Een dergelijke situatie deed zich vorig jaar onder andere voor op 12 april (figuur links). In dit geval blijkt zelfs de Nieuwe Waterweg de vorming van stapelwolken te onderdrukken. Het satellietbeeld van die dag laat verder zien dat het langs de kusten van Holland, Zeeland en Vlaanderen zonniger is dan meer landinwaarts.

Waddengebied
De Waddenelanden liggen minder mooi in het gelid dan de Zeeuwse en Zuid-Hollandse Eilanden. Ameland ligt namelijk precies west-oost, terwijl Texel zich vrijwel van zuid naar noord uitstrekt. Daardoor mag je bij een gegeven windrichting niet boven alle Waddeneilanden tegelijk wolkenstraten verwachten. Overigens zijn de eilanden zo klein dat het in dit geval steeds om slechts één enkele wolkenstraat gaat.
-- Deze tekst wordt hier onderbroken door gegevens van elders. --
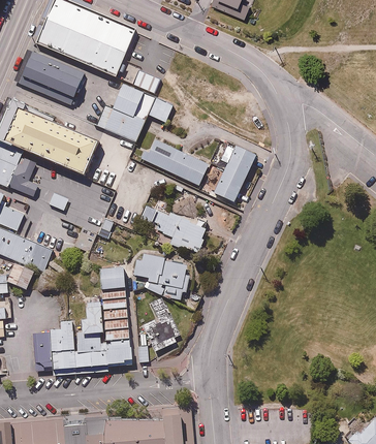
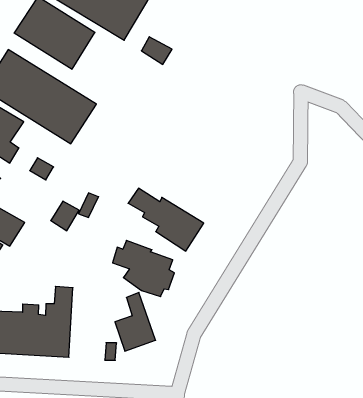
building: [93,80,173,142] -> none
building: [143,139,209,188] -> none
building: [213,145,256,202] -> none
building: [99,265,132,363] -> none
Bij een wind uit west of westzuidwest komen Terschelling, Ameland en Schiermonnikoog in aanmerking als brongebied voor wolkenstraten. In de situatie van 7 juli 2006 was dat het geval; een detail van het satellietbeeld van die dag is weergegeven als middelste figuur. Ook de drooggevallen Waardgronden tussen Vlieland en de Afsluitdijk blijken een eigen wolkenstraat op te kunnen wekken.
De wind zat op 3 april 2006 wat meer in de noordwesthoek, zoals we uit de richting van de wolkenstraten op figuur rechtskunnen afleiden. De wolkenstraten lopen namelijk min of meer evenwijdig aan de stromingsrichting van de lucht. Nu blijkt een korte strijklengte al te volstaan, zodat ook bij een wind dwars op de eilanden de wolkenvorming op gang kan komen. Op het satellietbeeld is de invloed van de Waddeneilanden en de zeegaten daartussen goed terug te vinden. Achter de eilanden ontwikkelt zich een patroon met wolkenstraten, dat steeds achter de zeegaten is onderbroken. Op de Nederlandse en Duitse Waddeneilanden en langs de Hollandse kust schijnt de zon weer volop; de bewolking zit opnieuw meer landinwaarts.